Im in gordons bay at the moment in cape town .. does anyone know about a vape shop in gordons bay or close by?

Sent from my SM-G920F using Tapatalk


----------



## Wyvern (26/12/15)

Unfortunately for you, you will have to come to Bellville at the very least or canal walk or southern subs. Do a search there was recently a post about Cape Town vape shops. Unfortunately tapatalk won't let me add a link. 

Sent from my LG-D855 using Tapatalk


----------



## jguile415 (26/12/15)

Vapeshop in Canal Walk is your best bet... it is a bit of a drive from Gordons bay though


----------



## jguile415 (26/12/15)

If you want anything other than juice Vapemob is fine


----------



## Justin223 (26/12/15)

Here are some of the options I've found.

As far as I know there are no vape stores in Hout Bay.

The nearest stores to you would be Wet Wicks based in Rondebosch, I have never purchased anything from them but they have a nice selection of juices.
Here's their Facebook page: https://www.facebook.com/WetWicks/?fref=ts

Another option is Vape Mob, their in house juices aren't great. Some of their imported juices are amazing but pricey. They have a selection of tanks, mods, coils, wick and wire. They have 3 branches throughout Cape Town, the nearest ones to you would be their Cleremont branch. Their address is: 42 Vineyard Rd, Claremont.

Here is a link to their site: https://www.vapemob.co.za/contact-us/


----------



## Pixstar (26/12/15)

Justin223 said:


> Here are some of the options I've found.
> 
> As far as I know there are no vape stores in Hout Bay.
> 
> ...


Those prices! Yo! Not cheap...
(Vapemob that is)


----------



## Stevape;) (26/12/15)

Vapemob is closed todat drove past there this morning. The one in bellville that is.


----------



## Justin223 (26/12/15)

Pixstar said:


> Those prices! Yo! Not cheap...
> (Vapemob that is)



I agree 100%.

I no longer buy any juice from them, but their prices on equipment isn't that crazy for a B&M. I got myself a Bellus for R600. There are some online vendors that have it for R530, but I wanted it immediately and have no problem paying a bit more for the convenience of picking up the tank at the Belville store.

The reason I suggested it to the OP was because there is a branch 15km from Hout Bay. The VapeShop in Canal Walk is also pricey, I suppose its the price of convenience.

Reactions: Like 1


----------



## Pixstar (26/12/15)

Justin223 said:


> I agree 100%.
> 
> I no longer buy any juice from them, but their prices on equipment isn't that crazy for a B&M. I got myself a Bellus for R600. There are some online vendors that have it for R530, but I wanted it immediately and have no problem paying a bit more for the convenience of picking up the tank at the Belville store.
> 
> The reason I suggested it to the OP was because there is a branch 15km from Hout Bay. The VapeShop in Canal Walk is also pricey, I suppose its the price of convenience.

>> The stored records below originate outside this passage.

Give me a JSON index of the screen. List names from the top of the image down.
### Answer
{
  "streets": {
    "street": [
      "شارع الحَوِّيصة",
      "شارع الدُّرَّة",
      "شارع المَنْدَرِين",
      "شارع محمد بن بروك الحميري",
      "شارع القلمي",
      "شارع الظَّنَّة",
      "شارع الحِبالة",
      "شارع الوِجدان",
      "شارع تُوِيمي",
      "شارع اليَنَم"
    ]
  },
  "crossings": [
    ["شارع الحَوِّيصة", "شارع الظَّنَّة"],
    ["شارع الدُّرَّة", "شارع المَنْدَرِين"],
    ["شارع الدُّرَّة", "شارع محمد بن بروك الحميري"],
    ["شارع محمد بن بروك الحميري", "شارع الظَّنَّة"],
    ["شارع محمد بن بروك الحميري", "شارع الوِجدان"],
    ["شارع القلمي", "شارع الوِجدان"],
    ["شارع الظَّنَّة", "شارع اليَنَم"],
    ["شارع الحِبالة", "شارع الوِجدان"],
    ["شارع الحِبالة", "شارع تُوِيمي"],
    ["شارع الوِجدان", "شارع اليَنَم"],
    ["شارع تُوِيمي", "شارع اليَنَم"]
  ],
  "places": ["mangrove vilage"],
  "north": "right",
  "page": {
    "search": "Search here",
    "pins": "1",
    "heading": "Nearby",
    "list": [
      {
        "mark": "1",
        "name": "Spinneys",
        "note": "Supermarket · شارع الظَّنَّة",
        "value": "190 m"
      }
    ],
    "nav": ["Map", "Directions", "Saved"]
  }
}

Yeah sometimes when you factor in courier costs it equals out. I have however seen prices on mods as much as R300 more...

Reactions: Like 1


----------



## BubiSparks (26/12/15)

Justin223 said:


> I agree 100%.
> 
> I no longer buy any juice from them, but their prices on equipment isn't that crazy for a B&M. I got myself a Bellus for R600. There are some online vendors that have it for R530, but I wanted it immediately and have no problem paying a bit more for the convenience of picking up the tank at the Belville store.
> 
> The reason I suggested it to the OP was because there is a branch 15km from Hout Bay. The VapeShop in Canal Walk is also pricey, I suppose its the price of convenience.


The OP is in Gordons Bay, not Hout Bay. VapeMob in Bellville or The Vape Station in Brackenfell would be closest. Both should be open on Sunday...

Reactions: Like 2


----------



## Justin223 (26/12/15)

BubiSparks said:


> The OP is in Gordons Bay, not Hout Bay. VapeMob in Bellville or The Vape Station in Brackenfell would be closest. Both should be open on Sunday...



Eish, my bad.


----------